You thought my last post was going to be the last for a while, right? Well, I almost forgot that I had my March book list to post!
The Bible’s “Obadiah” – Very, very short and I’m sorta sad to say that it didn’t do anything for me. In fact, I wonder why it’s included in the Bible at all-it’s so much like the other books before it, but without their beauty. To me, anyway…
“The Parable of the Sower” by Octavia E. Butler – This is a really great book. There is a sequel to it that I just can’t wait to read. It takes place not that far in the future and our world is much worse than it is already and yet the book is filled with hope as Olamina and her fellow travelers try to build their own community. I like the concept of “God is Change” that Olamina preaches. I have ordered some more books by Butler, as I just love her writing.
The Bible’s “Jonah” – I liked this book, as the story was very familiar to me. Jonah is very relatable to me-He is a man who seems very bitter when the people he detests actually repent. Sometimes the prophets’ actions seem too perfect or outlandish for me to relate to, but perhaps sadly, I can understand Jonah’s actions and emotions. I also see this book as a story about great love, as God continues to love Jonah, even when he acts foolish and arrogant, and the people of Ninevah, even though they were not in right relationship with The Holy One.
“Plato’s Podcasts: The Ancients’ Guide to Modern Living” by Mark Vernon – Modern questions about life are “answered” by ancient philosophers. I liked that there were female philosophers, as well as male, included. My favorites were “Sappho and the art of paying attention” and “Plato and a love of conversation.” The book is a good intro for someone who is interested in ancient Greek philosophy, as it basically sums up their philosophy and tells interesting stories about their life. After reading this book, I want to read more poetry by Sappho and the writings of Plato.

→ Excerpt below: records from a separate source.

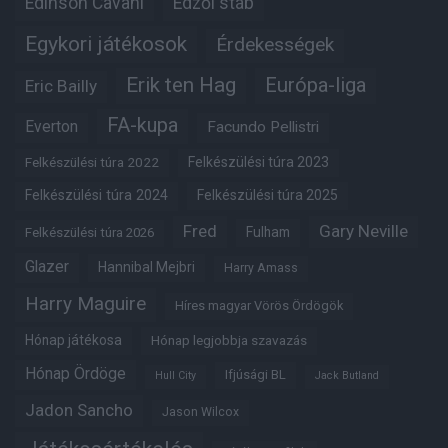
Edinson Cavani
Edzői stáb
Egykori játékosok
Érdekességek
Erik ten Hag
Európa-liga
Eric Bailly
FA-kupa
Everton
Facundo Pellistri
Felkészülési túra 2022
Felkészülési túra 2023
Felkészülési túra 2024
Felkészülési túra 2025
Fred
Gary Neville
Fulham
Felkészülési túra 2026
Glazer
Hannibal Mejbri
Harry Amass
Harry Maguire
Híres magyar Vörös Ördögök
Hónap játékosa
Hónap legjobbja szavazás
Hónap Ördöge
Ifjúsági BL
Hull City
Jack Butland
Jadon Sancho
Jason Wilcox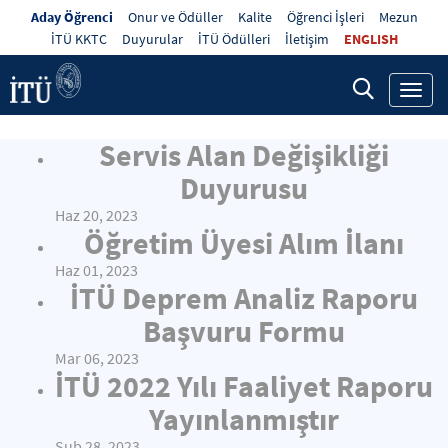
Aday Öğrenci
Onur ve Ödüller
Kalite
Öğrenci İşleri
Mezun
İTÜ KKTC
Duyurular
İTÜ Ödülleri
İletişim
ENGLISH
Toggl
navig
Servis Alan Değişikliği
Duyurusu
Haz 20, 2023
Öğretim Üyesi Alım İlanı
Haz 01, 2023
İTÜ Deprem Analiz Raporu
Başvuru Formu
Mar 06, 2023
İTÜ 2022 Yılı Faaliyet Raporu
Yayınlanmıştır
Şub 28, 2023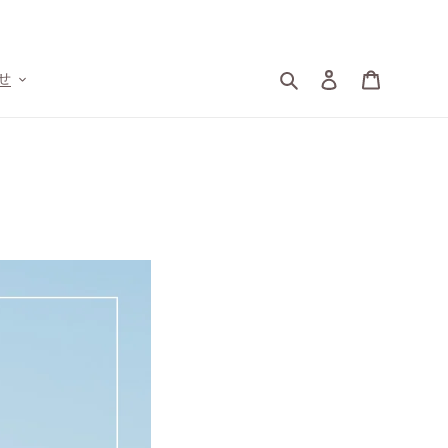
検索
ログイン
カート
せ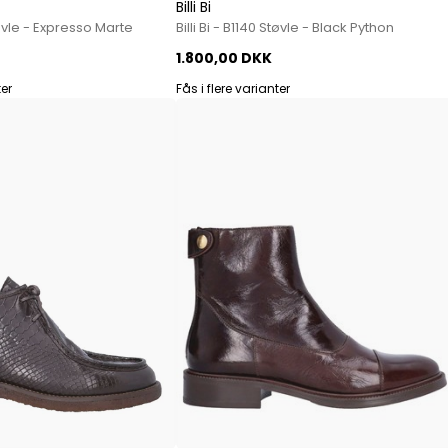
Mos Mosh Gallery
Billi Bi
Støvle - Expresso Marte
Billi Bi - B1140 Støvle - Black Python
Accessories fra Mos Mosh Gallery
Blazere fra Mos Mosh Gallery
1.800,00 DKK
Overshirts fra Mos Mosh Gallery
ter
Fås i flere varianter
Skjorter fra Mos Mosh Gallery
Sweatshirts fra Mos Mosh Gallery
T-shirts fra Mos Mosh Gallery
New Balance
2002 Sneakers fra New Balance
480 Sneakers fra New Balance
574 Sneakers fra New Balance
997 Sneakers fra New Balance
Sale
Parajumpers
Jakker fra Parajumpers til herre
Paul & Shark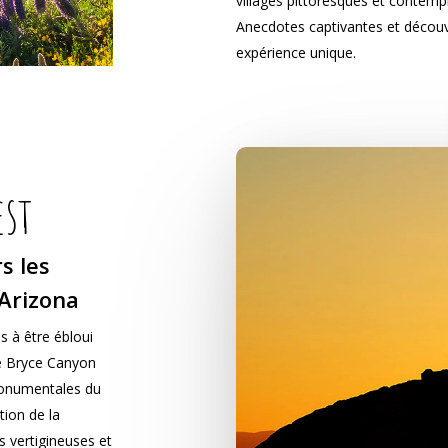
villages pittoresques et contemp
Anecdotes captivantes et découv
expérience unique.
est
s les
’Arizona
s à être ébloui
 De Bryce Canyon
monumentales du
tion de la
s vertigineuses et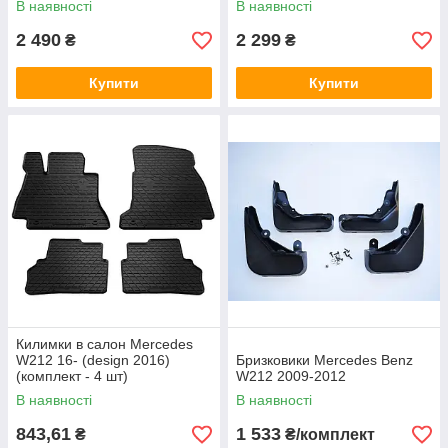
В наявності
В наявності
2 490
2 299
₴
₴
Купити
Купити
Килимки в салон Mercedes
W212 16- (design 2016)
Бризковики Mercedes Benz
(комплект - 4 шт)
W212 2009-2012
В наявності
В наявності
843,61
1 533
₴
₴/комплект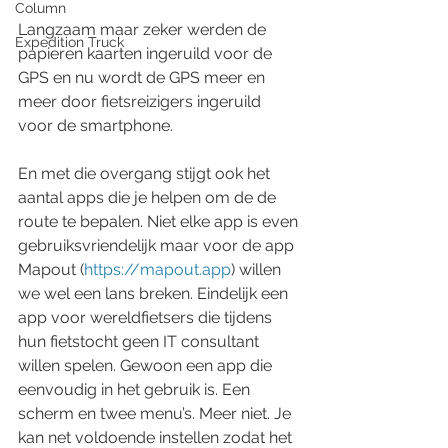
Column
Langzaam maar zeker werden de 
Expedition Truck
papieren kaarten ingeruild voor de 
GPS en nu wordt de GPS meer en 
meer door fietsreizigers ingeruild 
voor de smartphone.
En met die overgang stijgt ook het 
aantal apps die je helpen om de de 
route te bepalen. Niet elke app is even 
gebruiksvriendelijk maar voor de app 
Mapout (
https://mapout.app
) willen 
we wel een lans breken. Eindelijk een 
app voor wereldfietsers die tijdens 
hun fietstocht geen IT consultant 
willen spelen. Gewoon een app die 
eenvoudig in het gebruik is. Een 
scherm en twee menu’s. Meer niet. Je 
kan net voldoende instellen zodat het 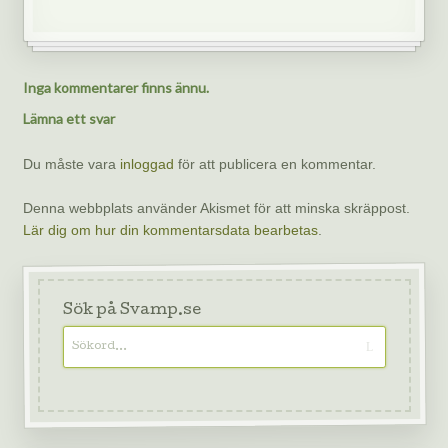
Inga kommentarer finns ännu.
Lämna ett svar
Du måste vara
inloggad
för att publicera en kommentar.
Denna webbplats använder Akismet för att minska skräppost.
Lär dig om hur din kommentarsdata bearbetas
.
Sök på Svamp.se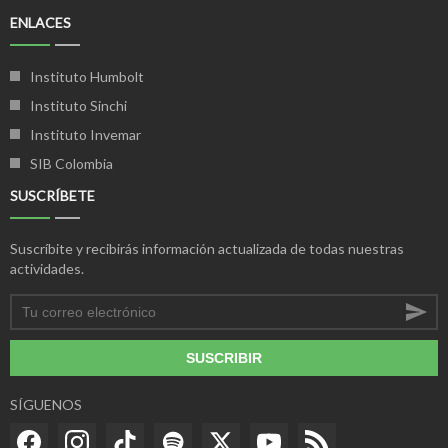
ENLACES
Instituto Humbolt
Instituto Sinchi
Instituto Invemar
SIB Colombia
SUSCRÍBETE
Suscríbite y recibirás información actualizada de todas nuestras
actividades.
SUSCRIBIR
SÍGUENOS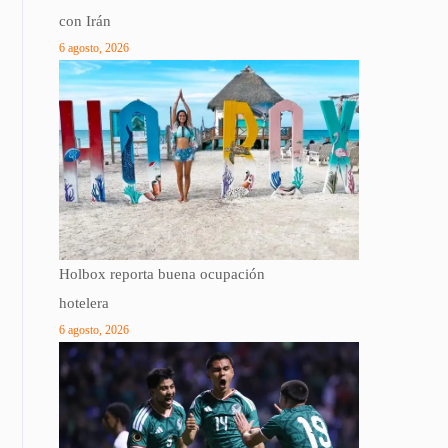
con Irán
6 agosto, 2026
Holbox reporta buena ocupación
hotelera
6 agosto, 2026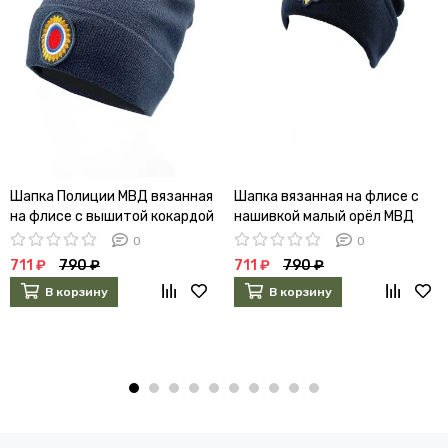
Шапка Полиции МВД вязанная
Шапка вязанная на флисе с
на флисе с вышитой кокардой
нашивкой малый орёл МВД
(синяя)
(синяя)
0
0
711 ₽
790 ₽
711 ₽
790 ₽
В корзину
В корзину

“Jesus Freak: Feeding, Healing, Raising the Dead” by Sara Miles – a good, quick read about how we can be Jesus, ourselves. Very inspirational and I heartily recommend it. The one thing that I did not like was that Miles refers to people by their labels, i.e. schizophrenics, the poor, homosexuals, etc. instead of saying that these are people who happen to have these qualities. I know Miles does it to make a point about the kinds of people we should help, but it still rubs me the wrong way.